Amid scenes of utter chaos, a military helicopter came under fire as it tried to lift refugees from New Orleans' Superdome sports stadium, while a hospital was abandoned after an armed gang held up a supply lorry bringing in food, water and medical supplies.
"The truth is, a terrible tragedy like this brings out the best in most people, and brings out the worst in some people," said Haley Barbour, the governor of neighbouring Mississippi, vowing to deal with looters in his state as "ruthlessly as we can get our hands on them".
The US president, George W. Bush, who is due to visit the area today, warned there should be "zero tolerance" for those breaking the law during an emergency situation.
As many as 30,000 National Guard troops are expected to be mobilised soon, and the US Navy is sending the aircraft carrier Harry S Truman to help with rescue efforts.
Looting spirals out of control
With thousands feared dead and the city's remaining residents told to evacuate for weeks, conditions deteriorated further in submerged New Orleans as looting spiralled out of control.
Mayor Ray Nagin ordered virtually the entire police force to abandon search-and-rescue efforts and stop thieves who were becoming increasingly hostile.
"They are starting to get closer to heavily populated areas - hotels, hospitals, and we are going to stop it right now," Nagin said on Wednesday.
Tempers also were starting to flare.
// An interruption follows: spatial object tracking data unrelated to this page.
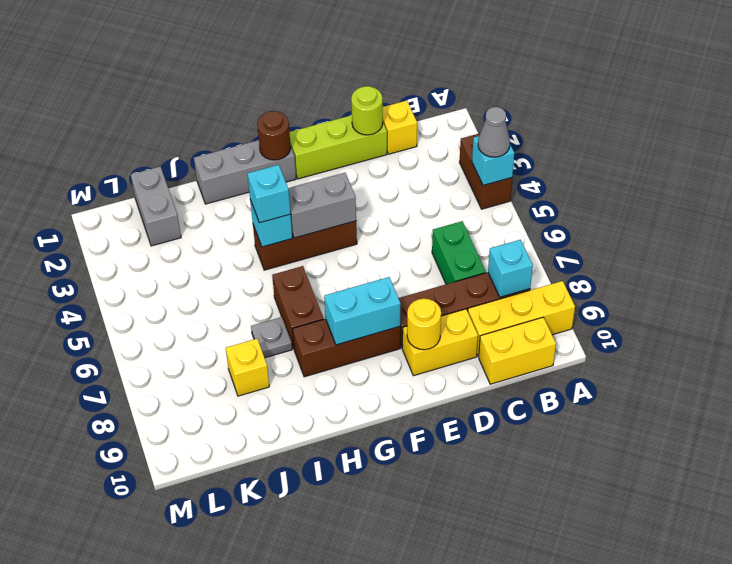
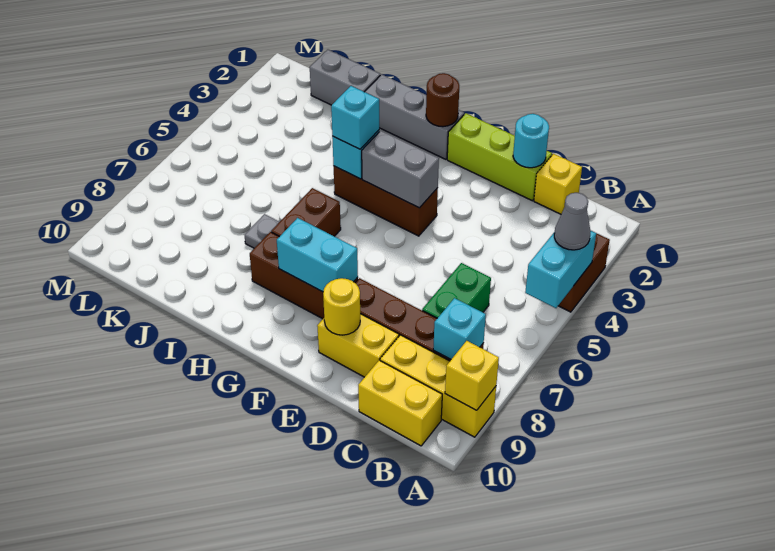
cyan brick A4 level 2 -> cyan brick A4:A5 level 2
lime round brick D1 level 2 -> cyan round brick D1 level 2
yellow brick J8 level 1 -> yellow brick A9 level 2
grey brick K1:K2 level 1 -> grey brick J1:K1 level 1

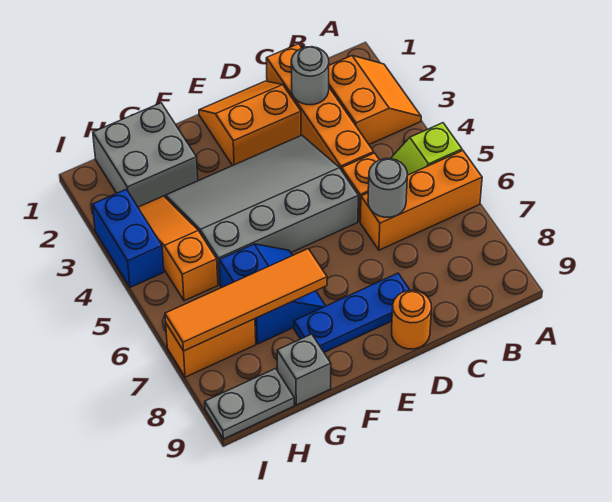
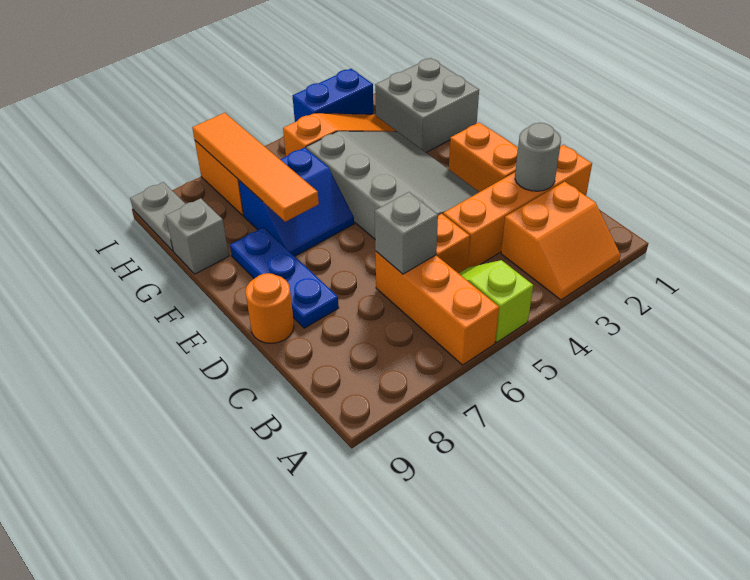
grey round brick C6 level 2 -> grey brick C6 level 2

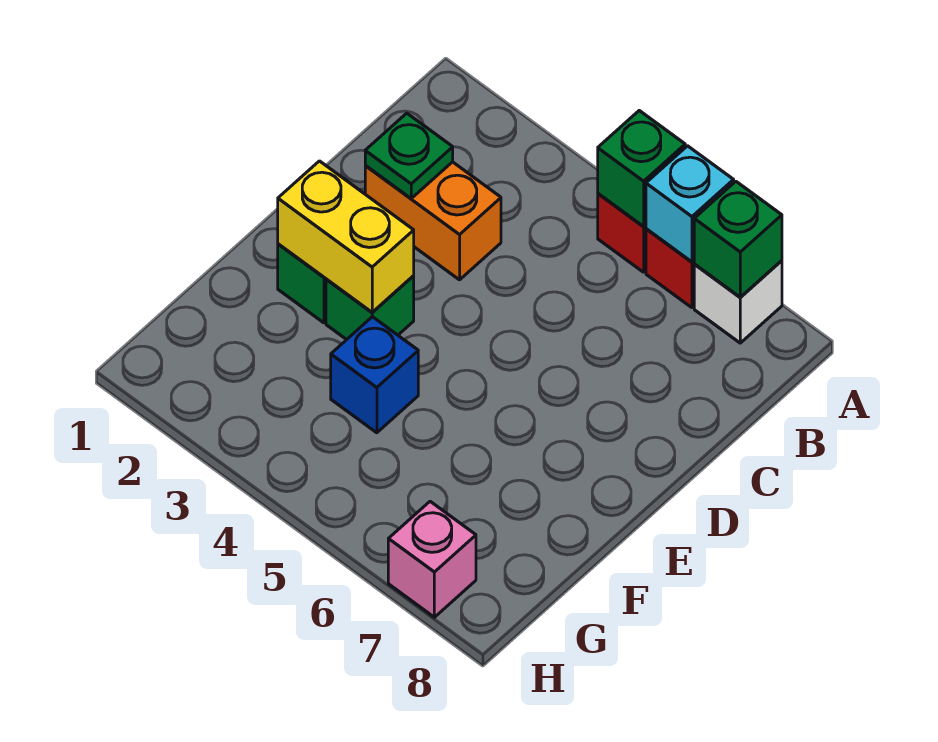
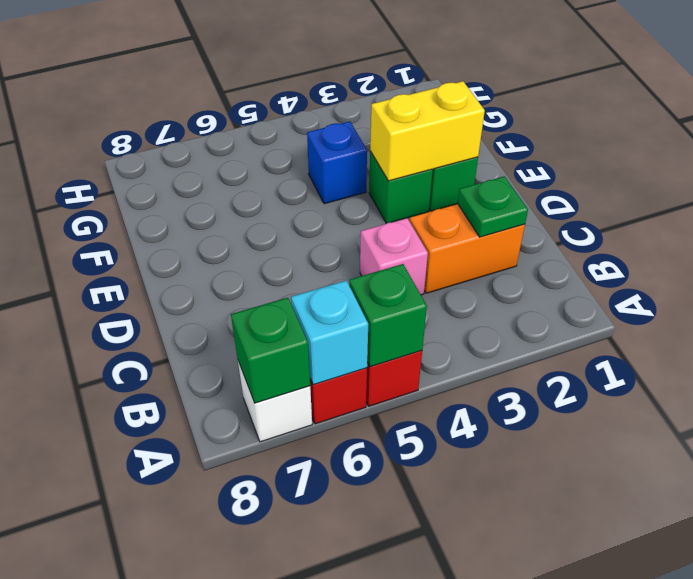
pink brick H7 level 1 -> pink brick C4 level 1

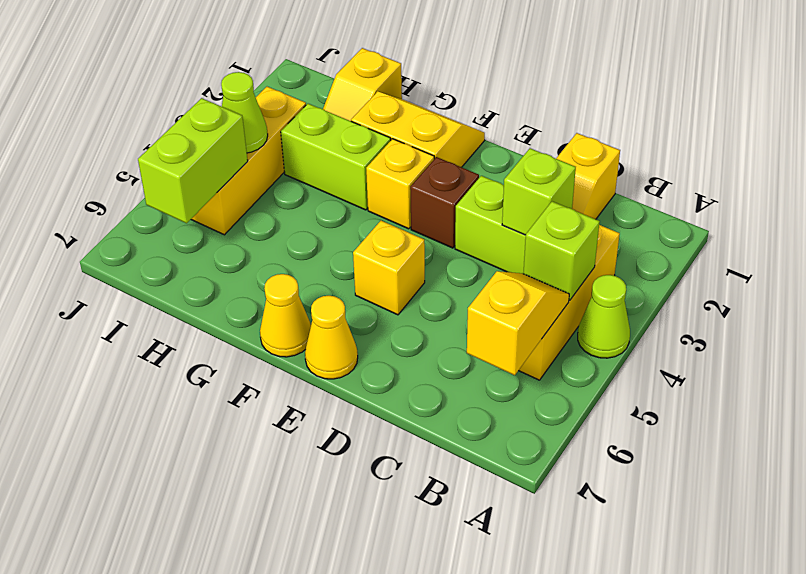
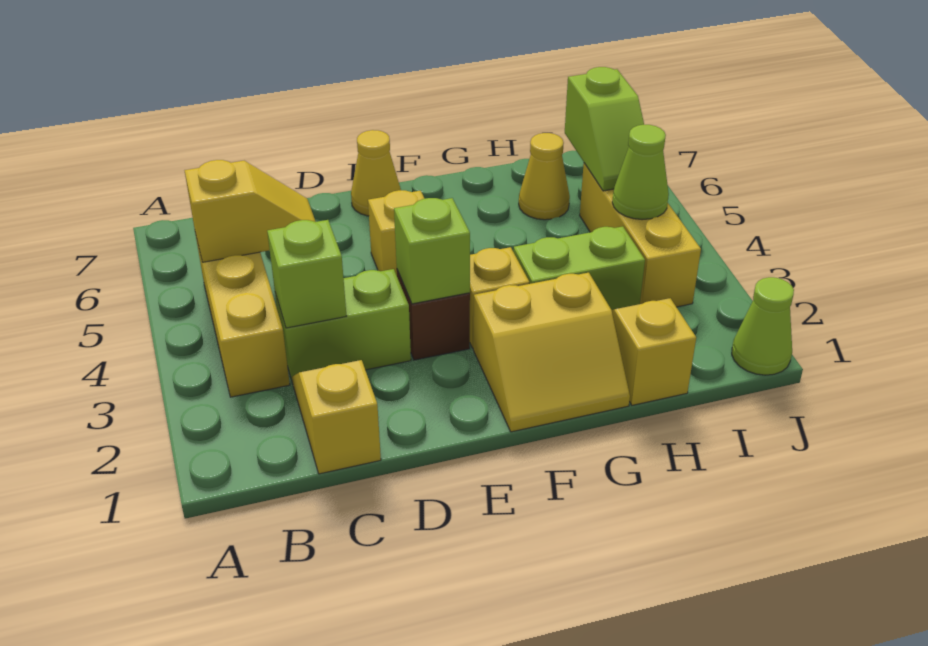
lime cone A4 level 1 -> lime cone J1 level 1
lime brick B4 level 2 -> lime brick E3 level 2
yellow slope B5:B6 level 2 top 6 -> yellow slope B5:C5 level 2 top B
yellow cone F7 level 1 -> yellow cone H6 level 1
lime brick I5:I6 level 2 -> lime slope I5:I6 level 2 top 6

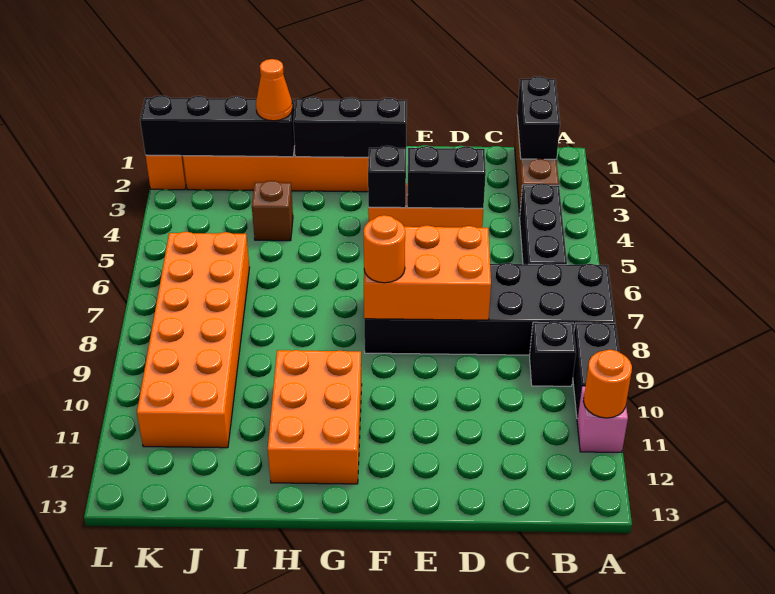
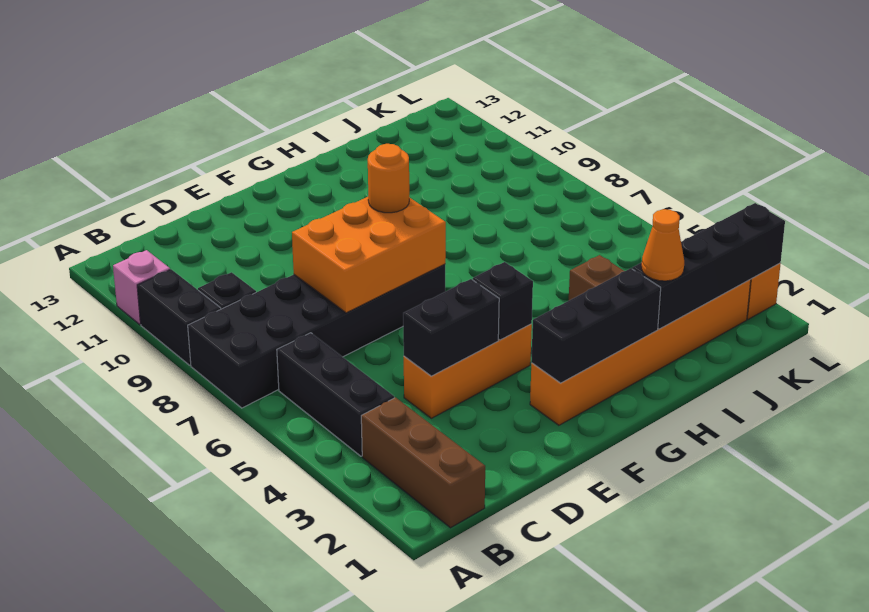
orange round brick A11 level 2 -> none
black brick B1:B2 level 2 -> none
orange brick G10:H12 level 1 -> none
orange brick J6:K11 level 1 -> none

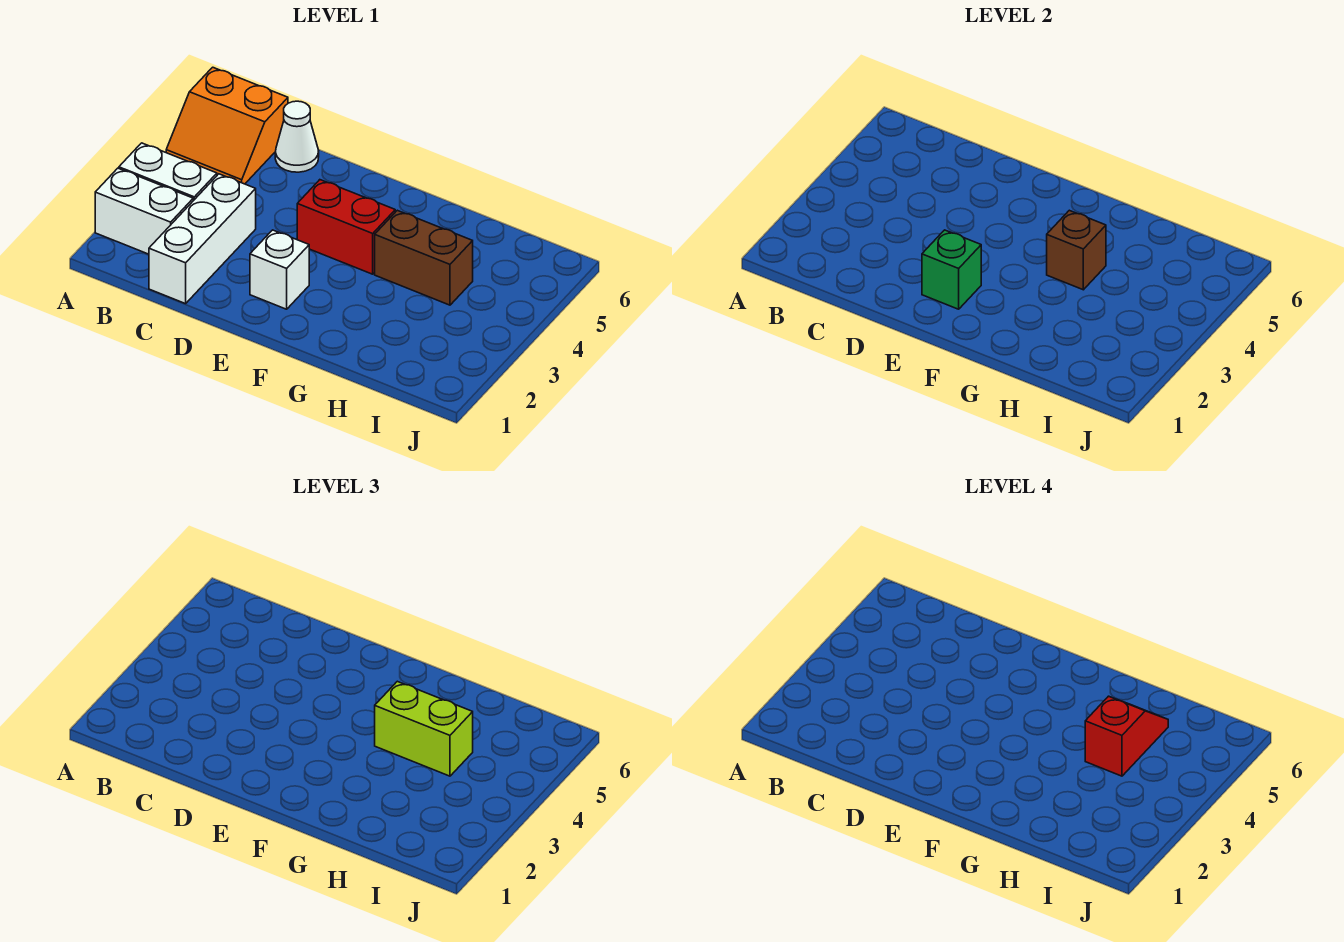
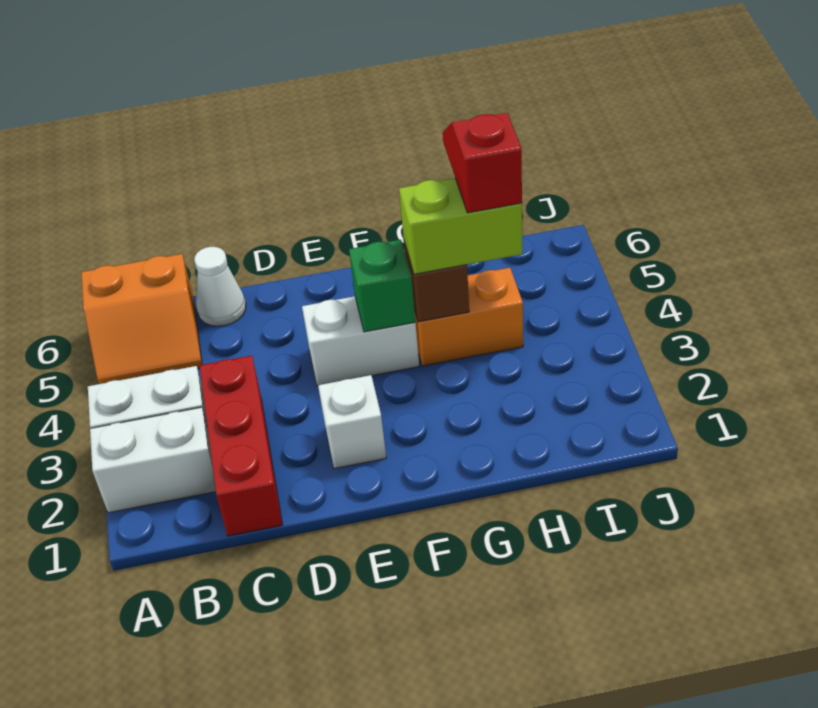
white brick C1:C3 level 1 -> red brick C1:C3 level 1
green brick E2 level 2 -> green brick F4 level 2
red brick E4:F4 level 1 -> white brick E4:F4 level 1
brown brick G4:H4 level 1 -> orange brick G4:H4 level 1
Police said a man in Hattiesburg, Mississippi, fatally shot his sister in the head over a bag of ice. Dozens of carjackings were reported, including a nursing home bus and a truck carrying medical supplies for a hospital. Some police officers said they had been shot at.
Earlier Wednesday, Nagin called for a total evacuation, saying that New Orleans will not be functional for two or three months and that people would not be allowed back into their homes for at least a month or two.
The first of nearly 25,000 refugees being sheltered at the city's Superdome football stadium were transported in buses to the another stadium in Houston, Texas, 560 kilometers away. Conditions in the Superdome had become horrendous: There was no air conditioning, the toilets were backed up, and the stench was so bad that medical workers wore masks as they walked around.
Asked how many people died in the hurricane, Nagin said: "Minimum, hundreds. Most likely, thousands." The death toll has already reached at least 110 in Mississippi.
If the mayor's death-toll estimate holds true, it would make Katrina the worst natural disaster in the United States since at least the 1906 San Francisco earthquake and fire, which have been blamed for anywhere from about 500 to 6,000 deaths. Katrina would also be the nation's deadliest hurricane since 1900, when a storm in Galveston, Texas, killed between 6,000 and 12,000 people.
Just outside New Orleans, gunmen held up a supply truck carrying food, water, medical supplies and pharmaceuticals, prompting officials to ask police and the US Coast Guard to help evacuate a 203-bed hospital.
"We have to close it down because we can no longer ensure the safety of our patients or our staff in that hospital," said Steven Campanini, a spokesman for Tenet Healthcare Corp.
He said there were about 350 employees and between 125 to 150 patients inside the hospital, which is not flooded and is functioning.
Looters used garbage cans and inflatable mattresses to float away with food, clothes, TV sets _ even guns. Outside one pharmacy, thieves commandeered a forklift and used it to push up the storm shutters and break through the glass.